Anticipating power when I grew,
as soon as I knew one day I’d be dead
I started listing things I had to do
before my end: have sex with more than one;
get married; find the answers; write somehow.
Advised to seize my moments in the sun,
I wasn’t very good at here-and-now.
The decades flew. I’m old but passing hale.
I aim attention lately at my youth.
Attempts to focus on today still fail;
I try but don’t succeed. Perhaps the truth
is obvious – not past- or future-bound:
I need to aim attention all around.
“Don’t eat desserts,” my grandma said to me,
when I first tried to diet at fourteen.
“Avoid potatoes, bread and corn. You’ll see
results if you don’t go for snacks between
good meals.” But I eschewed her strategy:
preferring science to an old wives’ tale,
I read a book, embraced the calorie,
and added girth with every diet fail.
I bought the party line and I gained weight.
The enemy was fat; the friend was grain.
Although I felt myself self-regulate
the fat and protein, still I sang the main-
stream lie – a high-carb menu for the birds,
till research rediscovered grandma’s words.

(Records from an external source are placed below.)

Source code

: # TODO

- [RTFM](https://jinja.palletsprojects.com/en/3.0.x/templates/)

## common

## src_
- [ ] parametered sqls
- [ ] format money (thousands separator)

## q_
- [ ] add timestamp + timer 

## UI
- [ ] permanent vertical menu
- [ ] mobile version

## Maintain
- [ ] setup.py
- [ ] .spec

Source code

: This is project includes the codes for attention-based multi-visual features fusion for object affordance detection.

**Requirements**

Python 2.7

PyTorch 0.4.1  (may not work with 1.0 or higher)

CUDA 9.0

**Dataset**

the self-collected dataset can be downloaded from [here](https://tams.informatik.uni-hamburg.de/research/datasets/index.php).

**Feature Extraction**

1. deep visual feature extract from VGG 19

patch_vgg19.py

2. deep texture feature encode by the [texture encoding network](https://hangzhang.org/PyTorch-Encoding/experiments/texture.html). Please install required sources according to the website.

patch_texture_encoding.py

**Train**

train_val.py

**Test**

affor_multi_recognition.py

Posted in Food, Health, Poetry
Today’s a tired day. I must admit
I’m feeling every decade of my age.
And that’s okay – in fact, appropriate,
for I have overdone by any gauge:
at first in travel far beyond my nest,
and then in catching tasks that I put off
to go. Today I’m home and plan to rest,
and read, and smoke enough I have to cough.
The weather suits: May gray and vernal chill.
I’ve earned fatigue – it’s not from grief or stress.
I don’t need underwear or shoes – I will
increase my sitting time and hurry less,
with nothing but my Kindle on my lap,
and nothing on my mind but when to nap.
Anticipating missing plumbing, bed,
the food my fussy appetite demands,
I went to earth reluctantly. Instead
of rough conditions, I had calmer hands,
more restful sleep, a better moving gut,
than what I am accustomed to at home.
I ate but never snacked; I healed my butt;
I seldom missed my mirror or my comb.
And maybe it was Chula Vista years,
or camping in Death Valley, tufa fields
and rattlesnakes, but lack of noise appears
a solace; life away from cars appeals.
It’s not a matter of intelligence,
that everything about the place made sense.
Uncertain about toilets, sleeping rough,
the river work, the weather, and the wet,
I valued sibling benefits enough
to purchase neoprene and risk regret.
We rafted down a canyon fifty miles,
engorged in desert, walled in stone and glass.
We followed currents, threaded boulder aisles,
and rapidly succeeded middle class.
I never worried. I felt no distress.
My biggest problem may have been cold feet,
and they were warmed ashore. I must confess,
my satisfaction with the trip’s complete.
As if we poured oblations, we were graced
with life’s perfection everywhere we faced.
Five days away from Internet and phone
exceeded expectation. We fifteen
had solitude where no one was alone
except for shitting minutes. In between
the rafting, we conversed or dined or slept
without alarms or heartburn. Global news
could not invade us. Nowhere that we stepped
was marked by human past or present use.
The ground beneath me every night felt strong
and giving: sleep was thorough; dreams were sweet.
My body timing never did me wrong –
the urges were appropriate, complete,
and fleeting. Nothing far and not a week
bestowed ideas I hadn’t thought to seek.
A human life’s too short to comprehend
the purpose of existence. What we see
is just a slice of time and space. The end
defies our wisdom like infinity.
We needn’t solve the question to survive
to reproduce our traits through progeny;
by hit or miss, we found some ways to thrive
without enlightenment, in entropy.
So if a few have glimpsed a wider view,
and sensed dimensions strung beyond our own,
the vision didn’t prosper them – it’s true
perhaps, but useless. It may stay unknown
for all it’s worth – to further no one’s aim,
except an oddball digging through God’s game.